Número de homicídios sobe 900% em oito anos, mas é a onda de sequestros o que mais preocupa os moradores

Buenos Aires vive explosão de violência

JOÃO SANDRINI
DE BUENOS AIRES

A prolongada crise econômica e os níveis de desemprego recorde levaram a uma explosão de violência em Buenos Aires, que já não pode ser considerada a cidade mais segura da América do Sul, como há alguns anos.
A velocidade com que o crime avança sobre a capital argentina impressiona a população e os especialistas.
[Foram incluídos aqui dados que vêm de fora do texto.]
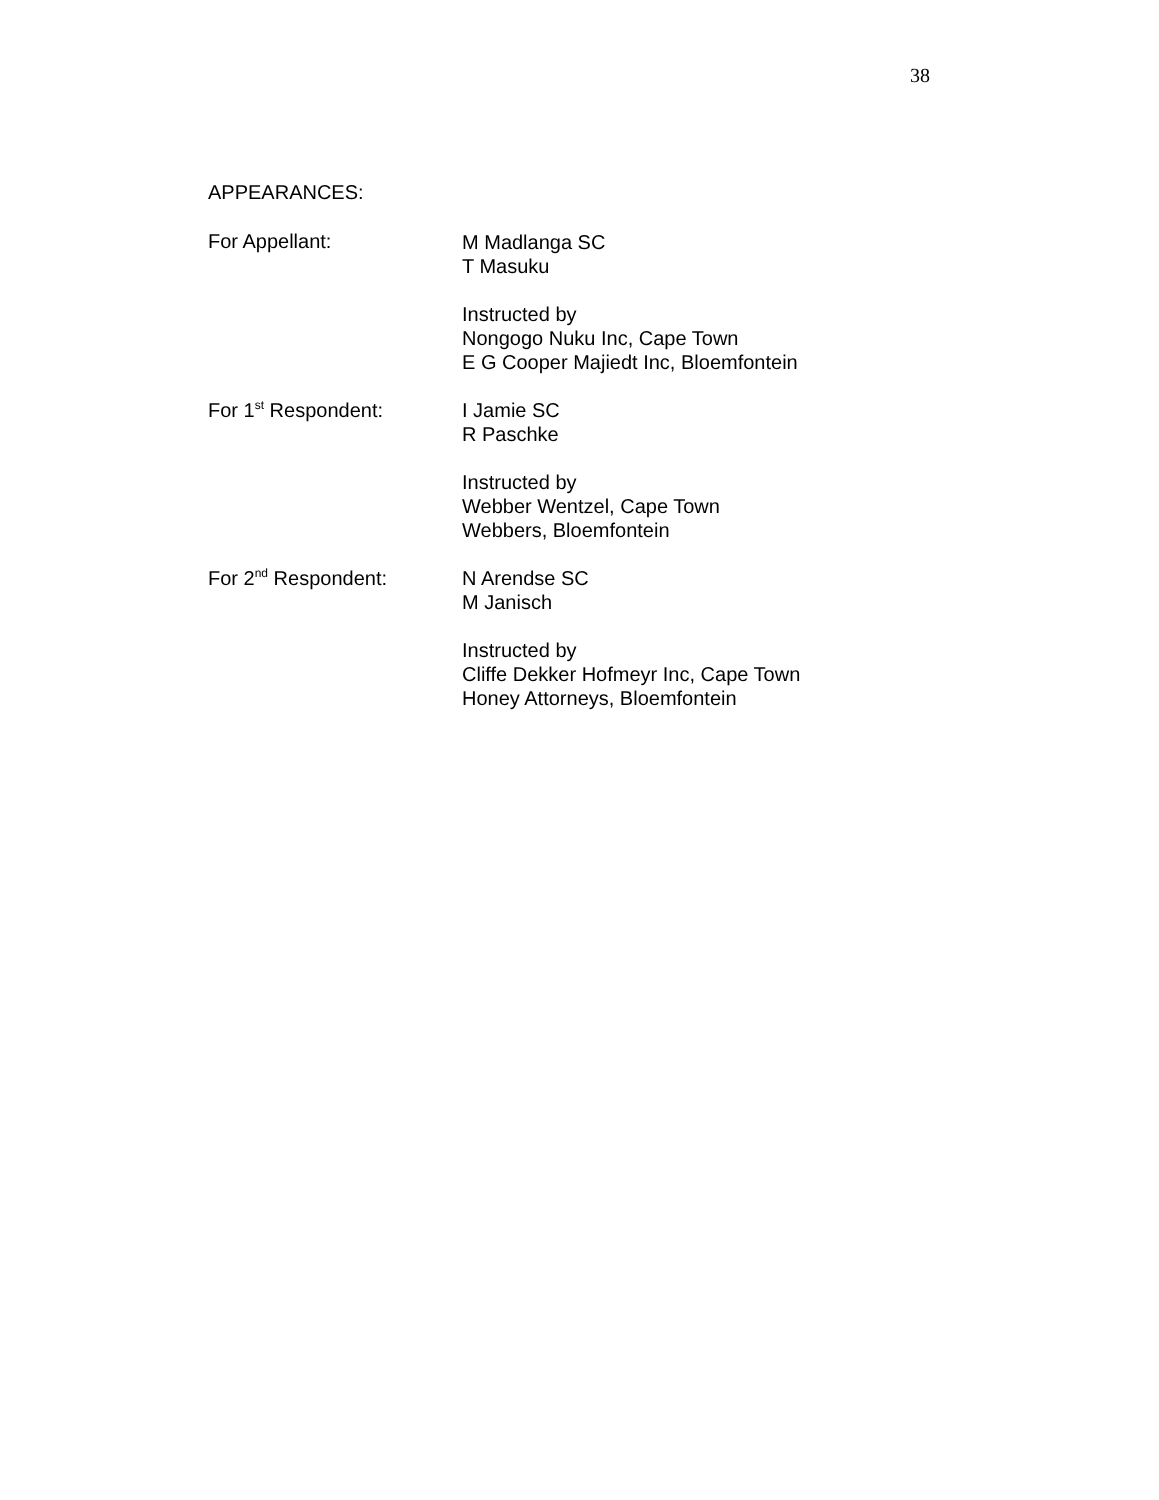38
APPEARANCES:
For Appellant:
M Madlanga SC
T Masuku
Instructed by
Nongogo Nuku Inc, Cape Town
E G Cooper Majiedt Inc, Bloemfontein
For 1<sup>st</sup> Respondent:
I Jamie SC
R Paschke
Instructed by
Webber Wentzel, Cape Town
Webbers, Bloemfontein
For 2<sup>nd</sup> Respondent:
N Arendse SC
M Janisch
Instructed by
Cliffe Dekker Hofmeyr Inc, Cape Town
Honey Attorneys, Bloemfontein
A taxa de assassinatos cresceu 900% em apenas oito anos, passando de 0,5 homicídio doloso por cada 100 mil habitantes, em 1993, para um índice de 4,99 por 100 mil em 2001.
No entanto, se estivesse localizada no Estado de São Paulo, Buenos Aires ainda poderia ser considerado um município seguro. Segundo a Fundação Seade, a cidade de São Paulo registrou uma taxa de homicídios de 54,46 por 100 mil habitantes no ano passado. Ou seja, mais de dez vezes o índice da capital argentina.
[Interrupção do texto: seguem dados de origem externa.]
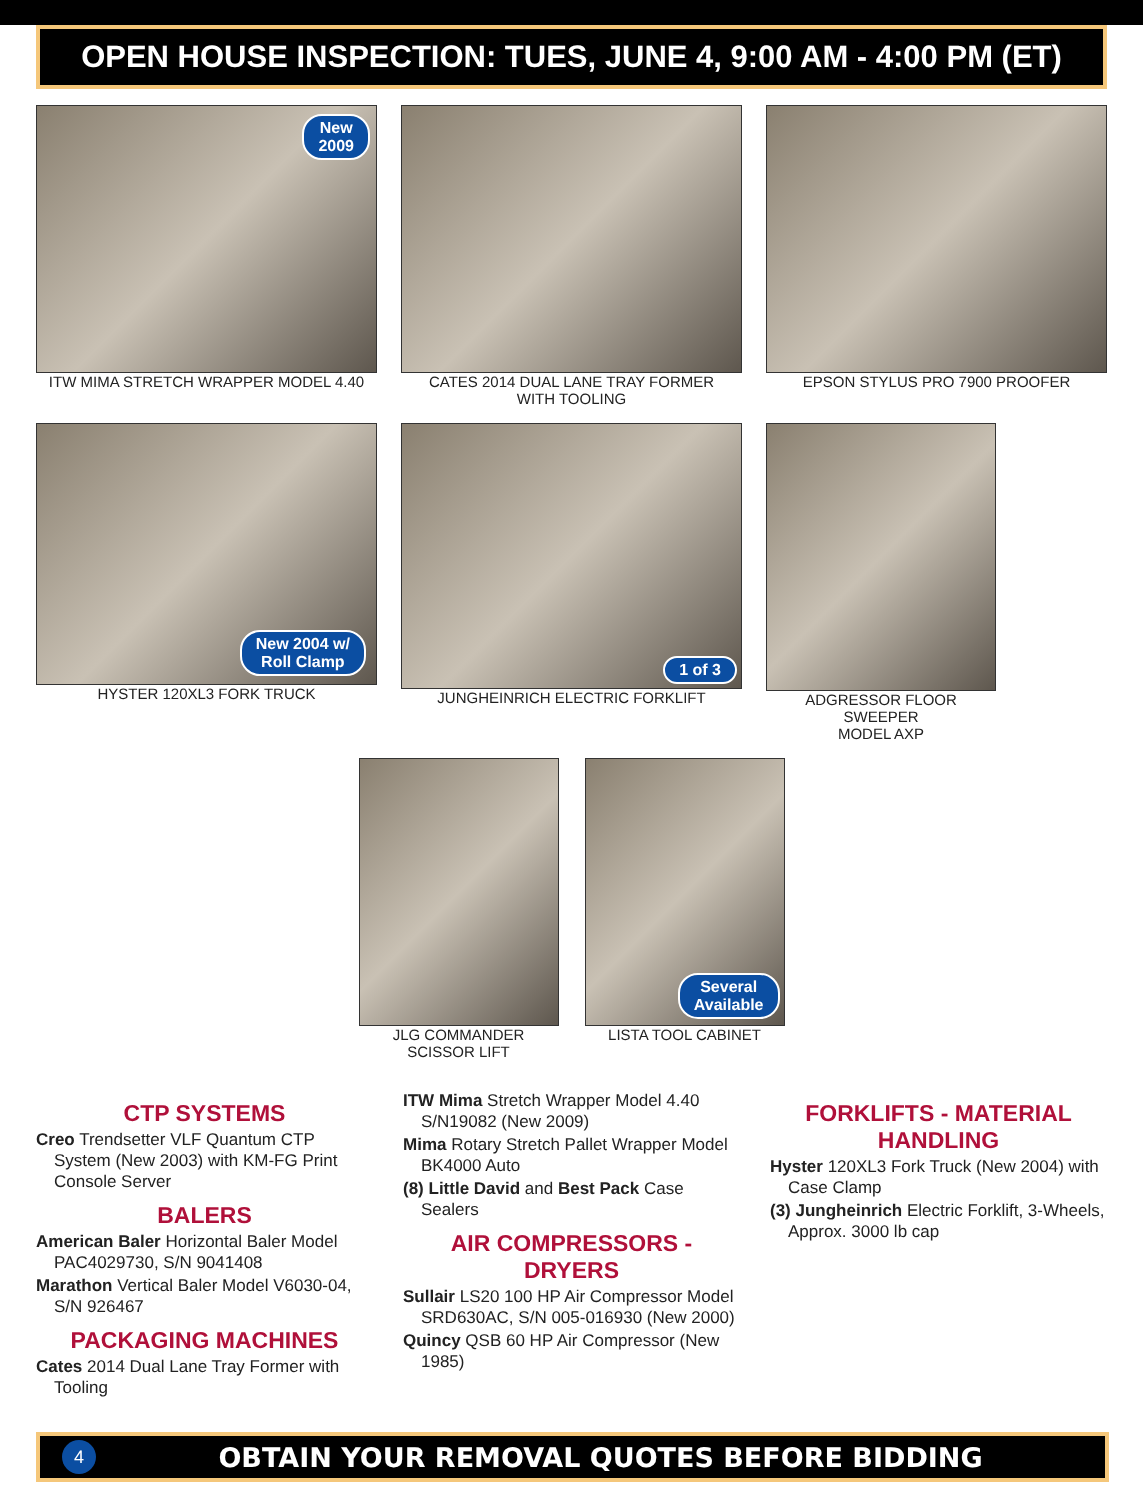OPEN HOUSE INSPECTION: TUES, JUNE 4, 9:00 AM - 4:00 PM (ET)
New
2009
ITW MIMA STRETCH WRAPPER MODEL 4.40
CATES 2014 DUAL LANE TRAY FORMER
WITH TOOLING
EPSON STYLUS PRO 7900 PROOFER
New 2004 w/
Roll Clamp
HYSTER 120XL3 FORK TRUCK
1 of 3
JUNGHEINRICH ELECTRIC FORKLIFT
ADGRESSOR FLOOR SWEEPER
MODEL AXP
JLG COMMANDER
SCISSOR LIFT
Several
Available
LISTA TOOL CABINET
CTP SYSTEMS
Creo Trendsetter VLF Quantum CTP System (New 2003) with KM-FG Print Console Server
BALERS
American Baler Horizontal Baler Model PAC4029730, S/N 9041408
Marathon Vertical Baler Model V6030-04, S/N 926467
PACKAGING MACHINES
Cates 2014 Dual Lane Tray Former with Tooling
ITW Mima Stretch Wrapper Model 4.40 S/N19082 (New 2009)
Mima Rotary Stretch Pallet Wrapper Model BK4000 Auto
(8) Little David and Best Pack Case Sealers
AIR COMPRESSORS - DRYERS
Sullair LS20 100 HP Air Compressor Model SRD630AC, S/N 005-016930 (New 2000)
Quincy QSB 60 HP Air Compressor (New 1985)
FORKLIFTS - MATERIAL HANDLING
Hyster 120XL3 Fork Truck (New 2004) with Case Clamp
(3) Jungheinrich Electric Forklift, 3-Wheels, Approx. 3000 lb cap
4 OBTAIN YOUR REMOVAL QUOTES BEFORE BIDDING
Mesmo assim, outros dados sobre a criminalidade mostram que a diferença entre São Paulo e Buenos Aires está cada vez menor. Em 2001, quase 40% dos habitantes foram vítimas de algum delito.
Mas são os sequestros que mais preocupam a população. Segundo estimativas extra-oficiais, cem pessoas foram sequestradas na Província de Buenos Aires nos primeiros seis meses de 2002, o que significa um crescimento de 100% em relação ao ano anterior.
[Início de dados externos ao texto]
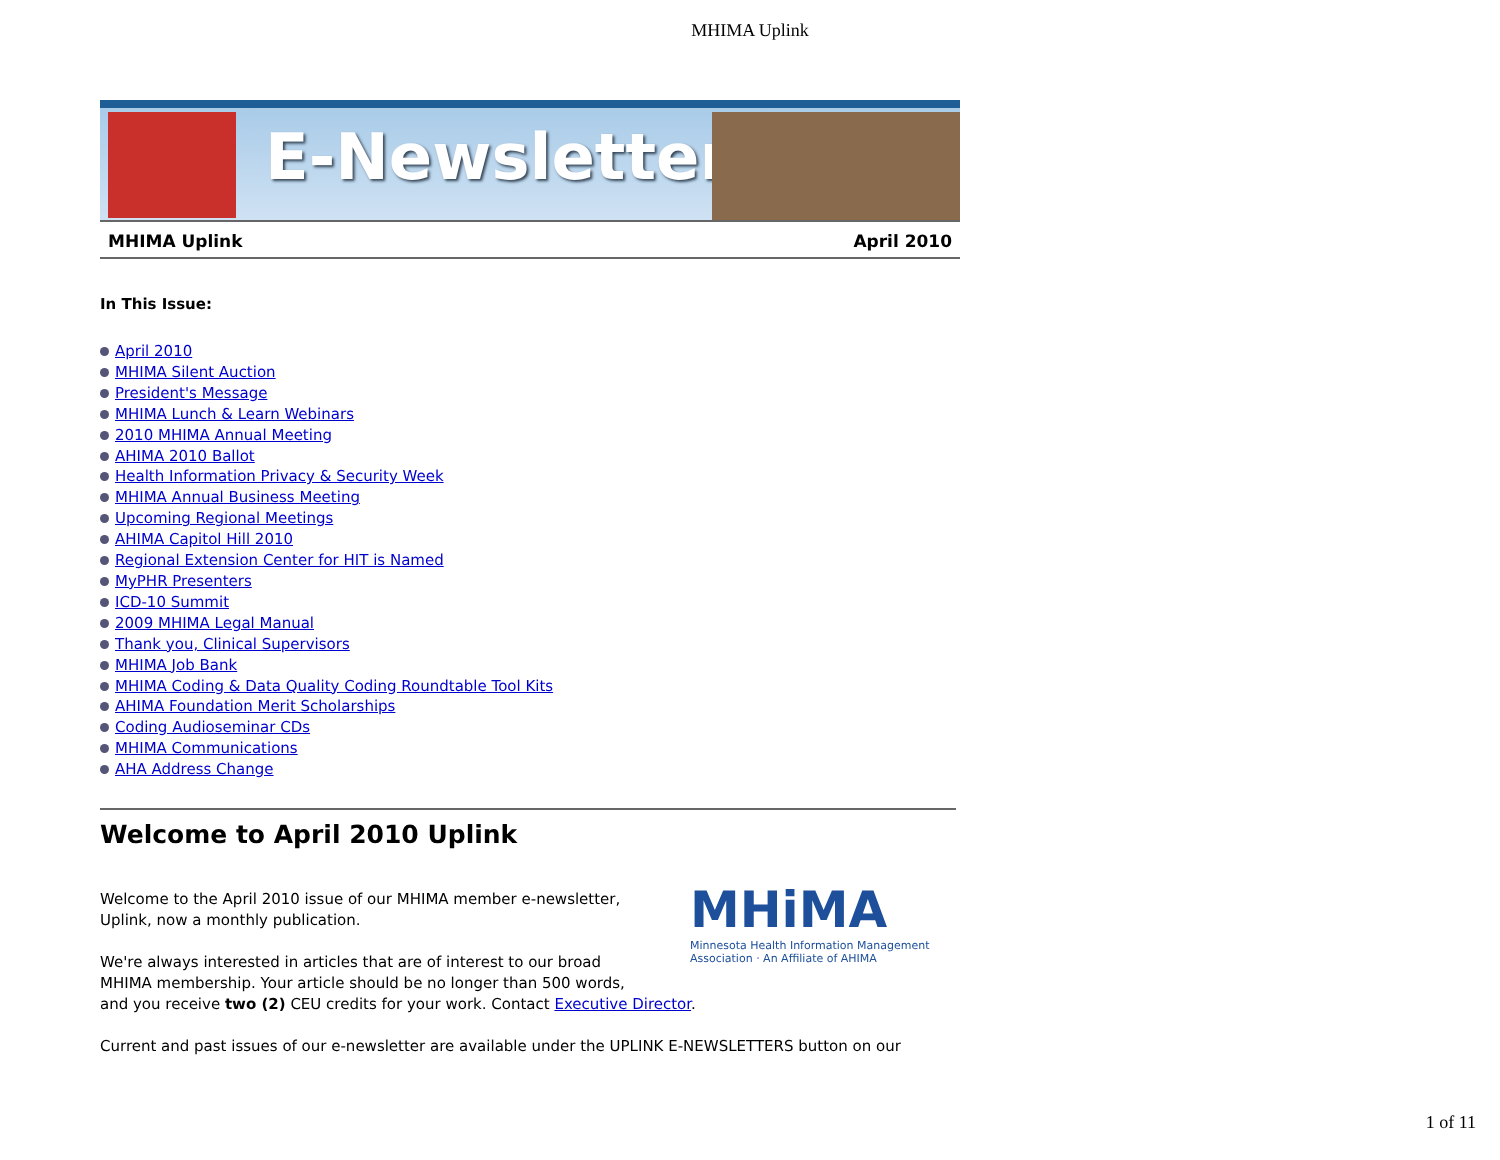MHIMA Uplink
E-Newsletter
MHIMA Uplink April 2010
In This Issue:
April 2010
MHIMA Silent Auction
President's Message
MHIMA Lunch & Learn Webinars
2010 MHIMA Annual Meeting
AHIMA 2010 Ballot
Health Information Privacy & Security Week
MHIMA Annual Business Meeting
Upcoming Regional Meetings
AHIMA Capitol Hill 2010
Regional Extension Center for HIT is Named
MyPHR Presenters
ICD-10 Summit
2009 MHIMA Legal Manual
Thank you, Clinical Supervisors
MHIMA Job Bank
MHIMA Coding & Data Quality Coding Roundtable Tool Kits
AHIMA Foundation Merit Scholarships
Coding Audioseminar CDs
MHIMA Communications
AHA Address Change
Welcome to April 2010 Uplink
MHiMA
Minnesota Health Information Management Association · An Affiliate of AHIMA
Welcome to the April 2010 issue of our MHIMA member e-newsletter,
Uplink, now a monthly publication.
We're always interested in articles that are of interest to our broad
MHIMA membership. Your article should be no longer than 500 words,
and you receive two (2) CEU credits for your work. Contact Executive Director.
Current and past issues of our e-newsletter are available under the UPLINK E-NEWSLETTERS button on our
1 of 11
No Estado de São Paulo, onde a população é três vezes maior, houve 199 casos de sequestro no período. Ou seja, o número relativo de sequestros é maior na capital portenha.
Surpreendentemente, a explicação para o boom de sequestros é financeira. Desde dezembro, quando o governo impôs restrições para o saque de depósitos bancários, os argentinos passaram a guardar o dinheiro em casa. Segundo o Indec (o IBGE local), no país há pelo menos US$ 28 bilhões guardados "debaixo do colchão". O hábito facilita o trabalho dos criminosos, que deixaram de se arriscar em assaltos a banco.
O fato de o cidadão comum ter se tornado o alvo da violência assustou a população. Segundo pesquisa do Ministério da Justiça, 88% dos portenhos acreditam que tenham alta probabilidade de ser vítimas de um crime.
Com isso, as vendas de armas, câmeras de segurança, cofres, alarmes, blindagem para carros e seguros anti-sequestro dispararam no país.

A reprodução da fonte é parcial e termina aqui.